> **PROVIDED RECORDS**
※
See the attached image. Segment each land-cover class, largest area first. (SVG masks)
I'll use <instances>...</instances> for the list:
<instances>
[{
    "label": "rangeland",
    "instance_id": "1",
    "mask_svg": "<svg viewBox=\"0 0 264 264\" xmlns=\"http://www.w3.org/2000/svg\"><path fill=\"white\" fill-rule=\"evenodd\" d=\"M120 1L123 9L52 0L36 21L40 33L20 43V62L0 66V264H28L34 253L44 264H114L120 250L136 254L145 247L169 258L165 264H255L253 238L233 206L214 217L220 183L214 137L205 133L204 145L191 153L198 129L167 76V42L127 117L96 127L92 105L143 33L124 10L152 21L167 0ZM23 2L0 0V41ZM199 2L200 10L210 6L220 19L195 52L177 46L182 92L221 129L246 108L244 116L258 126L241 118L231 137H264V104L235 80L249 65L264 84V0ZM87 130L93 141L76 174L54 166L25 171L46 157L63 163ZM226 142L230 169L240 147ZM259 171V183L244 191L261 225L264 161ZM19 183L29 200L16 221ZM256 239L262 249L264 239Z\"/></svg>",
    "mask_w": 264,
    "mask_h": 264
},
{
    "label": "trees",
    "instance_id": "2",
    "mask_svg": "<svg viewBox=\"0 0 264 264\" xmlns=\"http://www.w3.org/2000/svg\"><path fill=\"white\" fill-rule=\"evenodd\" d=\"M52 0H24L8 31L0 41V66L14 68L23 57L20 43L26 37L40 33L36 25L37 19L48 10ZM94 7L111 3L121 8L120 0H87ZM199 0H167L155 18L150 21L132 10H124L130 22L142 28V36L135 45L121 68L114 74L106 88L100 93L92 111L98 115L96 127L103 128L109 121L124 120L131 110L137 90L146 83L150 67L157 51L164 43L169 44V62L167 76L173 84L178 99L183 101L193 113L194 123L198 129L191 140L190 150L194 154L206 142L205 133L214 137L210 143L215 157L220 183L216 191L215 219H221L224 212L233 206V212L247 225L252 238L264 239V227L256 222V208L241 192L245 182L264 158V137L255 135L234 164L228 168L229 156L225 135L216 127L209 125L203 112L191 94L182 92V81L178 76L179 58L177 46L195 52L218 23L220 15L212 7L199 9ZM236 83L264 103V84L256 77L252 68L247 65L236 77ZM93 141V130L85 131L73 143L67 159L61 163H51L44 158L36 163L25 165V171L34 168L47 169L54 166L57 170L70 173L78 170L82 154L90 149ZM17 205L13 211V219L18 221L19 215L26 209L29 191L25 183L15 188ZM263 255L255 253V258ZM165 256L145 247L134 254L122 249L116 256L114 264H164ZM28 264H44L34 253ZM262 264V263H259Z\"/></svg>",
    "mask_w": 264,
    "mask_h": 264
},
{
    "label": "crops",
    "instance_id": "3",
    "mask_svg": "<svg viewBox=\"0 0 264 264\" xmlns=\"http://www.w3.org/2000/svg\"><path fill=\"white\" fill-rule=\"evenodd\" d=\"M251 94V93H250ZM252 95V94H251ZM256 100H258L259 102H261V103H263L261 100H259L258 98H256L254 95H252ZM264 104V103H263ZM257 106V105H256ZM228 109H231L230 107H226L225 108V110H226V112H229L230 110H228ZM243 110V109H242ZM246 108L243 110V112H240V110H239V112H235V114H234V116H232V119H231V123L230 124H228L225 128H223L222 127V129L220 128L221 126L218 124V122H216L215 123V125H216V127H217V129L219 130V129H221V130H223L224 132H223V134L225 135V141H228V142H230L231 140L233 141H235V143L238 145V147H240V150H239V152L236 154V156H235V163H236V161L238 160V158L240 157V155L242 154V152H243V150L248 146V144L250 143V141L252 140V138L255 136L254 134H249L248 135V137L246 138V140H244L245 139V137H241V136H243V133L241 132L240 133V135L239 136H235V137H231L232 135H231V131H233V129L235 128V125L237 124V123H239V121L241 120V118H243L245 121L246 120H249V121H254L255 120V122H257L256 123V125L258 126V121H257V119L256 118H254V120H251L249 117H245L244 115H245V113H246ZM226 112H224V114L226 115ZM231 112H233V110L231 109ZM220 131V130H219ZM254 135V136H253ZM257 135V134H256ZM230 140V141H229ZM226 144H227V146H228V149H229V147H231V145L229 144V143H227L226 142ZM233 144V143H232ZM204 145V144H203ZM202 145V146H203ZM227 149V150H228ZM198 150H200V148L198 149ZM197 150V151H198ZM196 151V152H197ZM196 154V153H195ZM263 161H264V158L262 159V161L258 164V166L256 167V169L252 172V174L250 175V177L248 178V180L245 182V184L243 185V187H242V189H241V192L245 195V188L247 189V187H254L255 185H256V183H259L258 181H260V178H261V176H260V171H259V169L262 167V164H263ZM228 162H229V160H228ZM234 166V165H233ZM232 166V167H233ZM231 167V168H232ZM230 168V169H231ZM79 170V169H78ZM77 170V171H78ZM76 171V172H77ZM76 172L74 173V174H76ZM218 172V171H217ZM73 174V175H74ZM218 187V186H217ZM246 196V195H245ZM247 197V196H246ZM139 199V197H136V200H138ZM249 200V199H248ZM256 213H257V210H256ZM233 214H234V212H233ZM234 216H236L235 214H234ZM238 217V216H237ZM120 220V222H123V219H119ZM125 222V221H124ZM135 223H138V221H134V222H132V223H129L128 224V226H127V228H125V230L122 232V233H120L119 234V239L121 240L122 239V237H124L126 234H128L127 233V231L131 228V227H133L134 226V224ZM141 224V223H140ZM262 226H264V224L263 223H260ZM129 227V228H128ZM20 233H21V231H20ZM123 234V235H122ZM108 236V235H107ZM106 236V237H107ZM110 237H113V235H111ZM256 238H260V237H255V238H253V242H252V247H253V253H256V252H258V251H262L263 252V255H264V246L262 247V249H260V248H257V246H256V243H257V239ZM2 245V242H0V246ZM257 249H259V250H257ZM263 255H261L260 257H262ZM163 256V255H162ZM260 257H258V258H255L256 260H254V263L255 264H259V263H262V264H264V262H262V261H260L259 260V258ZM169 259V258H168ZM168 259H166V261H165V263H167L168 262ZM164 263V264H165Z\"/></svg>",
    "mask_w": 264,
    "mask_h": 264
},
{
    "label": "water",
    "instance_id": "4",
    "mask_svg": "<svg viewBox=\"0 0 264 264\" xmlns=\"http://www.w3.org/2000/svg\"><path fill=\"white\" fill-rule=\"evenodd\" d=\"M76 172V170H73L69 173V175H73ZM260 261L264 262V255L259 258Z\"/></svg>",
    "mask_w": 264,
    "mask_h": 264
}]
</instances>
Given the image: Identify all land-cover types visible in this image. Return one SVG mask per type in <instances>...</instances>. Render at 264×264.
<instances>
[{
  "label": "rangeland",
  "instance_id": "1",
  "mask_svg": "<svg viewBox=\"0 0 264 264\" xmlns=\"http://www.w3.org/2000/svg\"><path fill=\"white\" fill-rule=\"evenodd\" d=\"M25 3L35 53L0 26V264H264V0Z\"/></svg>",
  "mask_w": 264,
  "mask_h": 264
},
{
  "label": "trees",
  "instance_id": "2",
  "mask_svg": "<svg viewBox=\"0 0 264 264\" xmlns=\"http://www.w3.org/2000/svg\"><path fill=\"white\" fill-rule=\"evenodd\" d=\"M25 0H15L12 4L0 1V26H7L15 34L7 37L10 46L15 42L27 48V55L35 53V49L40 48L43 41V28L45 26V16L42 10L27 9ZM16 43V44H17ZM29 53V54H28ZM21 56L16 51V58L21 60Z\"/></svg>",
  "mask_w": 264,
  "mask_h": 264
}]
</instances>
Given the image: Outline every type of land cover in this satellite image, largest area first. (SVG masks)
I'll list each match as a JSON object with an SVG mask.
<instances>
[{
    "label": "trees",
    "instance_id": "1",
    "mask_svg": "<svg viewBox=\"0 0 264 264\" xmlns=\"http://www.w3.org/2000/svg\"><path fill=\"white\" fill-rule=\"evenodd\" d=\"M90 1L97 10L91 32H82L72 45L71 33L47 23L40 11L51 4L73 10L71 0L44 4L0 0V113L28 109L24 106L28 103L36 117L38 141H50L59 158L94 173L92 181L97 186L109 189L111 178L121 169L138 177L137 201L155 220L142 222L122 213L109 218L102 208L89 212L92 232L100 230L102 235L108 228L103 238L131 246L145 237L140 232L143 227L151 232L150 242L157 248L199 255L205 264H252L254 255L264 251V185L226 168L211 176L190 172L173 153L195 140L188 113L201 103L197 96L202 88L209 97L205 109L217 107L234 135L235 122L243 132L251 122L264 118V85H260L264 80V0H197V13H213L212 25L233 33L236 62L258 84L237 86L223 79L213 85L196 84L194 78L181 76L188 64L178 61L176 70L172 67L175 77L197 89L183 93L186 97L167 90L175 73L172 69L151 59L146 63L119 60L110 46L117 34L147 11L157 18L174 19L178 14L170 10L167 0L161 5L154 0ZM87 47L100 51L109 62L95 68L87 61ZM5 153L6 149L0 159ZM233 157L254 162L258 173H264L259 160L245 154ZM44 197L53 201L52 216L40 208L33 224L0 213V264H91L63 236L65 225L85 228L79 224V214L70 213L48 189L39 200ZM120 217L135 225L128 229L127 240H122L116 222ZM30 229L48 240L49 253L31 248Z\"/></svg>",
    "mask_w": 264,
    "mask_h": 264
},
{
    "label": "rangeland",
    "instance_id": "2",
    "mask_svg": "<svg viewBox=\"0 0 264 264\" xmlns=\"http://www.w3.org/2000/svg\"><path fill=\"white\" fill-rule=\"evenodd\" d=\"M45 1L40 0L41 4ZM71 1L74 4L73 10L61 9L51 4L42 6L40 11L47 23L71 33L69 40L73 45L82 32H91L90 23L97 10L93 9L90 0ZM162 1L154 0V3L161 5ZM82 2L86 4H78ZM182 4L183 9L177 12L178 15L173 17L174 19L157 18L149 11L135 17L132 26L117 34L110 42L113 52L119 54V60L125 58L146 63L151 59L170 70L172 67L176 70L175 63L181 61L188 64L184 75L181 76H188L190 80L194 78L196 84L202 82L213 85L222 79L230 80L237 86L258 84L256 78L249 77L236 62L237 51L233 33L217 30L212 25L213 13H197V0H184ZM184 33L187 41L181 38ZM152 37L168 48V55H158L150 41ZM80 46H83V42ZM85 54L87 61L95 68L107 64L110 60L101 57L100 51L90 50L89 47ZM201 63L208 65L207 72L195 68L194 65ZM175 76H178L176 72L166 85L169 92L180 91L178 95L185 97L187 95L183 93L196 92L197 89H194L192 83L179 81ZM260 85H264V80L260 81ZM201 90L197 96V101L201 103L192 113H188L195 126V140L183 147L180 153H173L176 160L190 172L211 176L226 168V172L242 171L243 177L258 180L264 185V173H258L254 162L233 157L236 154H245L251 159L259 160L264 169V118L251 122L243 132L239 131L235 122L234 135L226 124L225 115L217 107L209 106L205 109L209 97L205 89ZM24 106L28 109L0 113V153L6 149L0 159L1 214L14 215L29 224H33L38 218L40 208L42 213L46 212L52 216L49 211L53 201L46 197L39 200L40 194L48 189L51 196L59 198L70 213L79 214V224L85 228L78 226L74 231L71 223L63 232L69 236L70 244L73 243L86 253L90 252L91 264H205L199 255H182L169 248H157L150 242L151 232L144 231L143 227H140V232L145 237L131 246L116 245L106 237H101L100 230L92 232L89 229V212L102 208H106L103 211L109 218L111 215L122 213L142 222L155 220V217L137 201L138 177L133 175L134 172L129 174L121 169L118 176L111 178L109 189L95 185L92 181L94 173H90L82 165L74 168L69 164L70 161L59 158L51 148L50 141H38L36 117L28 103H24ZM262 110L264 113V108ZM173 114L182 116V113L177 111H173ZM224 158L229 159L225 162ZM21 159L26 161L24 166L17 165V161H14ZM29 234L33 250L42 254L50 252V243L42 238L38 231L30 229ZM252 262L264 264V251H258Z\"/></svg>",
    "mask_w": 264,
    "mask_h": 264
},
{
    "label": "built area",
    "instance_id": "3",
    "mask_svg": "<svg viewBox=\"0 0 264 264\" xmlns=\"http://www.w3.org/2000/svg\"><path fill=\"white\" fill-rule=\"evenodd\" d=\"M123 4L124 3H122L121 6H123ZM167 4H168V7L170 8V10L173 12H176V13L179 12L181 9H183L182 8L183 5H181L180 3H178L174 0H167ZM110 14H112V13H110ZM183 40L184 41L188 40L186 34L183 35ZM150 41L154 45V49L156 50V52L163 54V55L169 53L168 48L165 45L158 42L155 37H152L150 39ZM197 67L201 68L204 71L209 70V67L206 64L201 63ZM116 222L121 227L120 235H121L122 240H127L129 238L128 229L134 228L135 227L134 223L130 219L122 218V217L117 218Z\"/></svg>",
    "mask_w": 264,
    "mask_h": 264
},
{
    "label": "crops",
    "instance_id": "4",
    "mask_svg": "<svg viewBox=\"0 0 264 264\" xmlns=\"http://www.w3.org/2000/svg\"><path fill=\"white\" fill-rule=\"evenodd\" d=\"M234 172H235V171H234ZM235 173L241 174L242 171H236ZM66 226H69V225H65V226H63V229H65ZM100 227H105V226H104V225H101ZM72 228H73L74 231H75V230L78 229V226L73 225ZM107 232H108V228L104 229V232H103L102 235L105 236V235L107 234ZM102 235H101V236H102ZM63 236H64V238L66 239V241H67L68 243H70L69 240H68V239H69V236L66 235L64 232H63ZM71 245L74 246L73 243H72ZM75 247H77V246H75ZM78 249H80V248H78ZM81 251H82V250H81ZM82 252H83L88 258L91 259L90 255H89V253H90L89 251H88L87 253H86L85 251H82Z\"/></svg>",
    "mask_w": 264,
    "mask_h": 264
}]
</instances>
※
> **TASK**
Can you rewrite the rows from the very first line up to and including the line with "1L123 9L52 0L36", replacing "rangeland" with "grassland" and leaving everything else unchanged?

> **CORRECT ANSWER**
See the attached image. Segment each land-cover class, largest area first. (SVG masks)
I'll use <instances>...</instances> for the list:
<instances>
[{
    "label": "grassland",
    "instance_id": "1",
    "mask_svg": "<svg viewBox=\"0 0 264 264\" xmlns=\"http://www.w3.org/2000/svg\"><path fill=\"white\" fill-rule=\"evenodd\" d=\"M120 1L123 9L52 0L36 21L40 33L20 43V62L0 66V264H28L34 253L44 264H114L120 250L136 254L145 247L169 258L165 264H255L253 238L233 206L214 217L220 183L214 137L205 133L204 145L191 153L198 129L167 76V42L127 117L96 127L92 105L143 33L124 10L152 21L167 0ZM23 2L0 0V41ZM199 2L200 10L210 6L220 19L195 52L177 46L182 92L221 129L246 108L244 116L258 126L241 118L231 137H264V104L235 80L249 65L264 84V0ZM87 130L93 141L76 174L54 166L25 171L46 157L63 163ZM226 142L230 169L240 147ZM259 171V183L244 191L261 225L264 161ZM19 183L29 200L16 221ZM256 239L262 249L264 239Z\"/></svg>",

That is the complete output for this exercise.